Ironically, conversations about quantum computing tend to be conducted in one of two states. They are either carried out in frenzied excitement or include weary debunking. Sometimes they flicker between the two. The radical promise of quantum computing is real, but the caution is a perfect antidote to the hype – and we would do best to bear both in mind.

That means there is also an edge of caution to announcements like this week’s, that Google says it has achieved “quantum supremacy” and developed a quantum computer able to do things a classical computer cannot. There are plenty of reasons to be cautious. There’s a worrying amount of cash riding on these breakthroughs, which are jazzed up in press releases and marketing in a way that traditional research organisations normally avoid; everyone wants to be first to make these claims; they are difficult to understand and even harder to actually test, meaning that people can make exaggerated claims more easily.

But there are so many reasons to be excited, too. Quantum computing is a truly new field in which we are seeing genuine innovation, so unprecedented that it threatens to turn entire paradigms on their head. That’s why it is important to stay excited about this week’s news, which even the usually put-upon academics in quantum computing and mechanics greeted positively.

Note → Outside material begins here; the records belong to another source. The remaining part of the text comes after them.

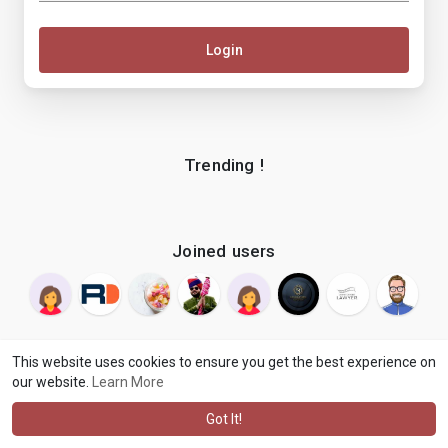
Login
Trending !
Joined users
This website uses cookies to ensure you get the best experience on
our website.
Learn More
© 2026 makenix
Terms of Use
Privacy Policy
Contact Us
·
·
·
About
Blog
Language
·
·
Got It!
·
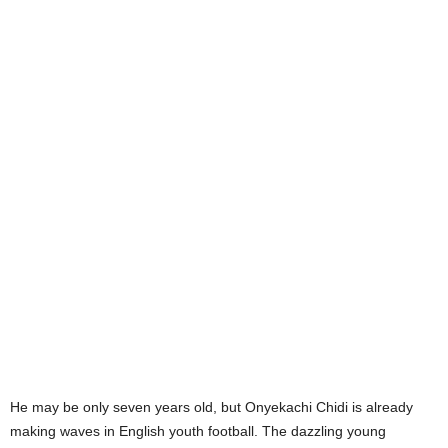
He may be only seven years old, but Onyekachi Chidi is already
making waves in English youth football. The dazzling young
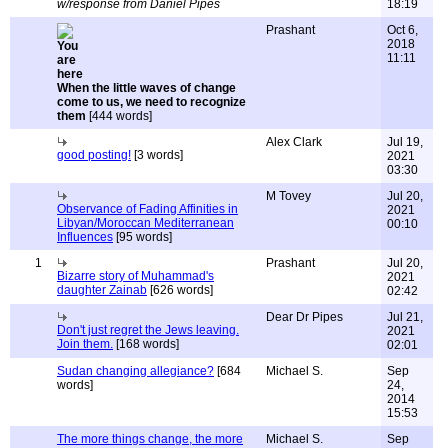
w/response from Daniel Pipes
18:19
Prashant
Oct 6,
2018
11:11
When the little waves of change
come to us, we need to recognize
them
[444 words]
Alex Clark
Jul 19,
good posting!
[3 words]
2021
03:30
M Tovey
Jul 20,
Observance of Fading Affinities in
2021
Libyan/Moroccan Mediterranean
00:10
Influences
[95 words]
1
Prashant
Jul 20,
Bizarre story of Muhammad's
2021
daughter Zainab
[626 words]
02:42
Dear Dr Pipes
Jul 21,
Don't just regret the Jews leaving.
2021
Join them.
[168 words]
02:01
Sudan changing allegiance?
[684
Michael S.
Sep
words]
24,
2014
15:53
The more things change, the more
Michael S.
Sep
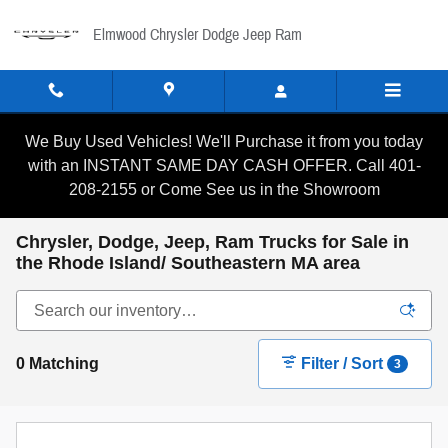
Skip to main content
Elmwood Chrysler Dodge Jeep Ram
We Buy Used Vehicles! We'll Purchase it from you today
with an INSTANT SAME DAY CASH OFFER. Call 401-
208-2155 or Come See us in the Showroom
Chrysler, Dodge, Jeep, Ram Trucks for Sale in
the Rhode Island/ Southeastern MA area
0 Matching
Filter / Sort
3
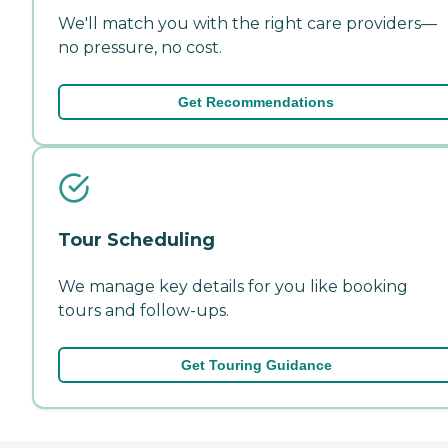
We'll match you with the right care providers—
no pressure, no cost.
Get Recommendations
Tour Scheduling
We manage key details for you like booking
tours and follow-ups.
Get Touring Guidance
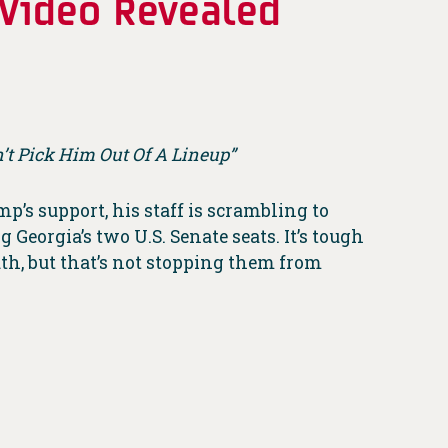
 Video Revealed
t Pick Him Out Of A Lineup”
’s support, his staff is scrambling to
Georgia’s two U.S. Senate seats. It’s tough
th, but that’s not stopping them from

Quantum supremacy might only be a milestone, one that doesn’t have much practical application or specific meaning, but it is a milestone on a journey that could fundamentally reshape the world.

It might allow us to build entirely new kinds of materials and batteries that alter how we store energy. But it might undermine the cryptography that keeps information in computers safe. And it might do so even sooner than we think, with advances and breakthroughs coming at a fairly fast clip. Or it might take decades, with quantum computers seeing little immediate application.

Staying overly cautious or getting carried away by the hype both dull the profound effect that quantum computing will have, and could mean we miss some of the most radical technology in the world. Much better to stay both sceptical and thrilled.